My mushroom photo collection is extensive, and I delight in spying some delicate fungal growth hiding beneath fallen leaves or nestled in pine needles during my morning dog walks.

Just the other day, I took these side by side images–both probably Aminita species, which contain some of the most toxic mushrooms known. My fingers are in the frame for scale. The first image is of a typical mushroom growing in my yard right now. The second is one I found growing beneath the horse trailer. I’ve never seen one so large before! And I swear, it wasn’t there a few days ago…

I can’t do justice to the second mushroom, as it was hidden up under the horse trailer. But trust me when I say it was bigger than a NERF football!

 

 

 

But while I admire mushrooms in the wild, I confess I am less enthralled with them when they are continually popping up in my fenced yard. It goes back to reading all those British murder mysteries as an impressionable teenager and the likelihood these particular shrumes are Aminita species. Mushrooms in that family account for 50% of all mushroom-related deaths in people and most of them in dogs.

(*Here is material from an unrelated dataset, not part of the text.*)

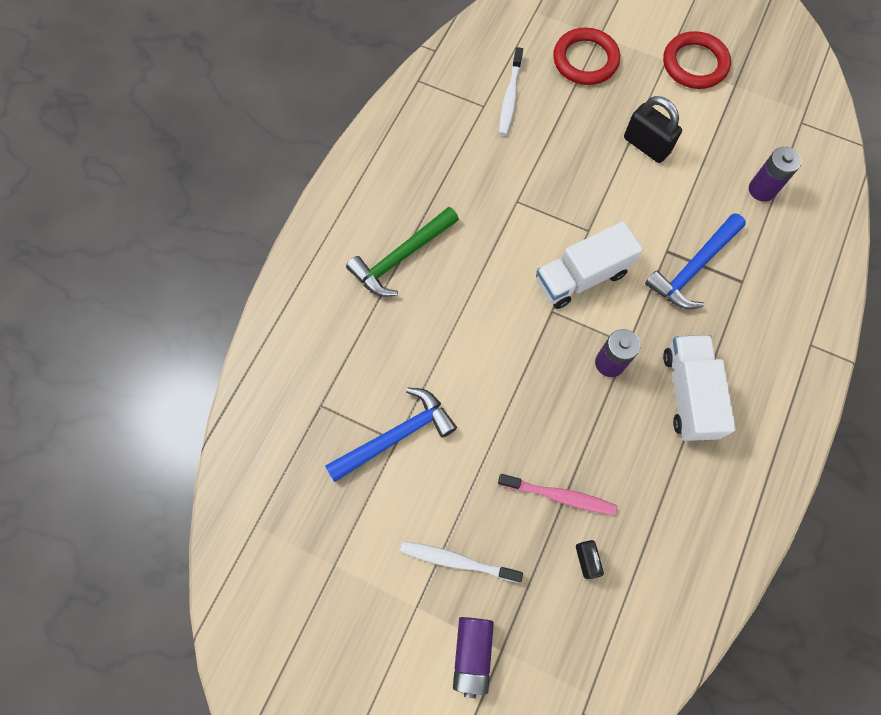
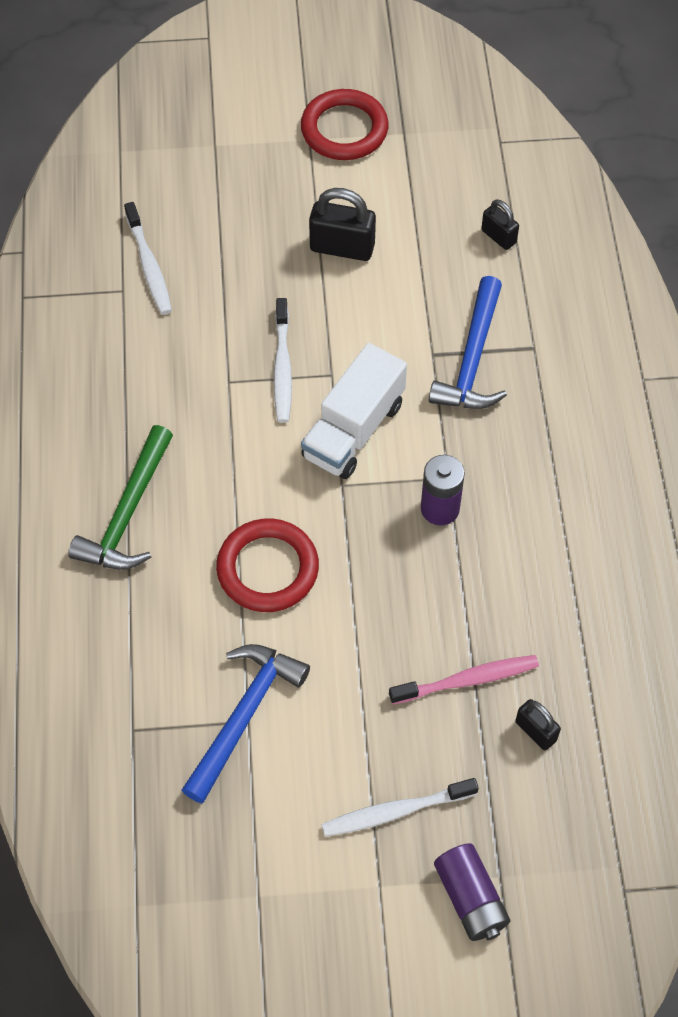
camera: 30 degrees left, 10 degrees down
red ring [553,27,620,85] -> red ring moved to [216,519,319,612]
white truck [663,335,736,441] -> none
purple battery [749,147,802,202] -> black padlock [481,199,519,250]
none -> white toothbrush [273,298,292,423]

With all the heavy rains we’ve had here, the mushrooms are literally growing overnight. For the last couple of days, I’ve been pulling up mushrooms as I find them in the area where the dogs play, and I’ve been getting at least five pounds a day, I kid you not.

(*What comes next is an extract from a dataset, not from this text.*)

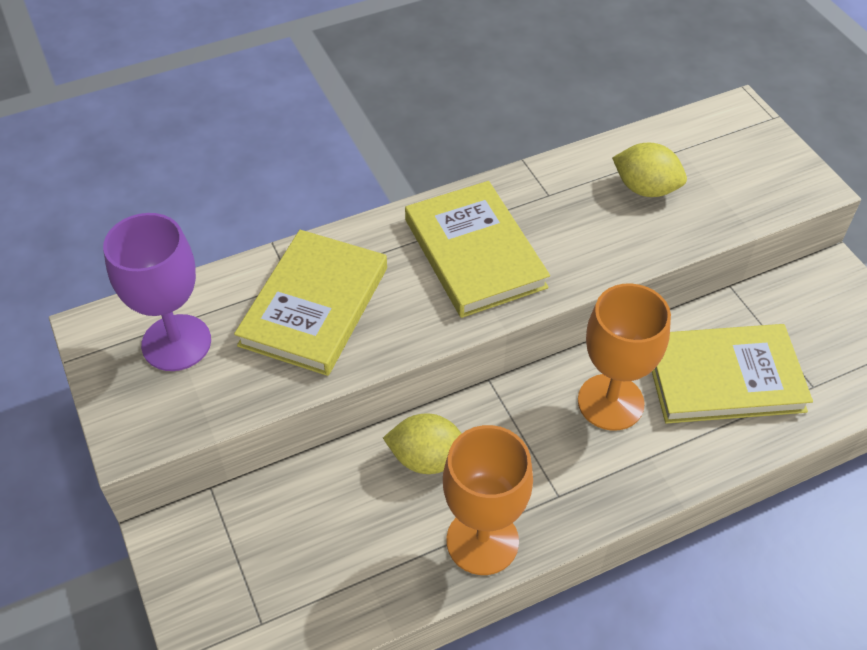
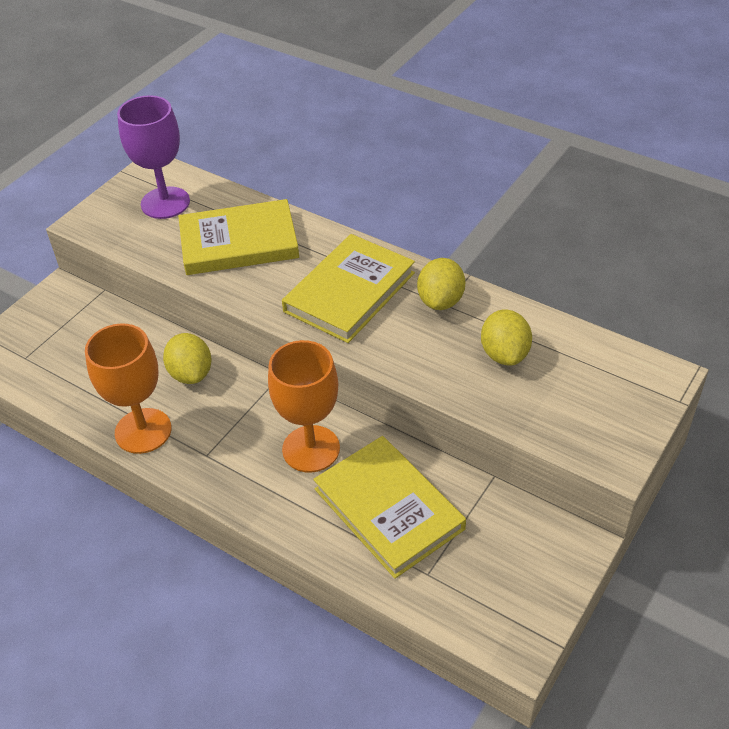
camera: 60 degrees right, 5 degrees down
none -> yellow lemon [417,258,465,310]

I’ve also had to induce vomiting in one of my dogs, after catching him gnoshing on a mushroom before I could stop him. So under the principle of better safe than sorry, I pull them up.

But their prolific nature has me paranoid now. Every afternoon I head out to the yard with a garbage bag and a set of plastic gloves to pull up mushrooms. They hide under leaf litter. They prefer shade and wet mulchy dirt. They love rotten logs and deep grass. And so I scan the area, digging them up as I go, trying to get as much of the root as possible. Just when I’m convinced I’ve located all the ones there are to find that day, I spy another one: sometimes a bright button of color mimicking the fallen leaves, sometimes a dull brown nearly impossible to distinguish from the surrounding soil.

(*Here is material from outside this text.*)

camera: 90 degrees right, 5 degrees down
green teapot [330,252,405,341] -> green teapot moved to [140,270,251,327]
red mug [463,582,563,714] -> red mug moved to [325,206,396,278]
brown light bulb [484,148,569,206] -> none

I love autumn. October is my absolute favorite time of year. I love how the light changes in spectrum from white to gold as it slants through the trees on an autumn afternoon. I love how it lights up the grass from within, making it glow. I love the first hint of frost in the morning air, and that whiff of wood smoke, too. I love the sound of dead leaves scurrying across a sidewalk or crunching underfoot. Nothing makes me happier than pulling out my chunky sweaters in maroon and gold, or pulling on my favorite pair of boots. Give me a book, a blanket, and a cup of hot cocoa, and I’m a happy camper. Autumn is a gallop across fields of drying grass while the mountains all around burst into color. It’s watching the dogs frisk with glee on the morning walk because of the nip in the air. It’s smiling as you hear the honk of migrating geese, and look up to see them fly in V formation overhead.

But darn it, it’s also when the mushrooms proliferate like mad. And until we get a hard frost, I’m going to be removing them from the yard.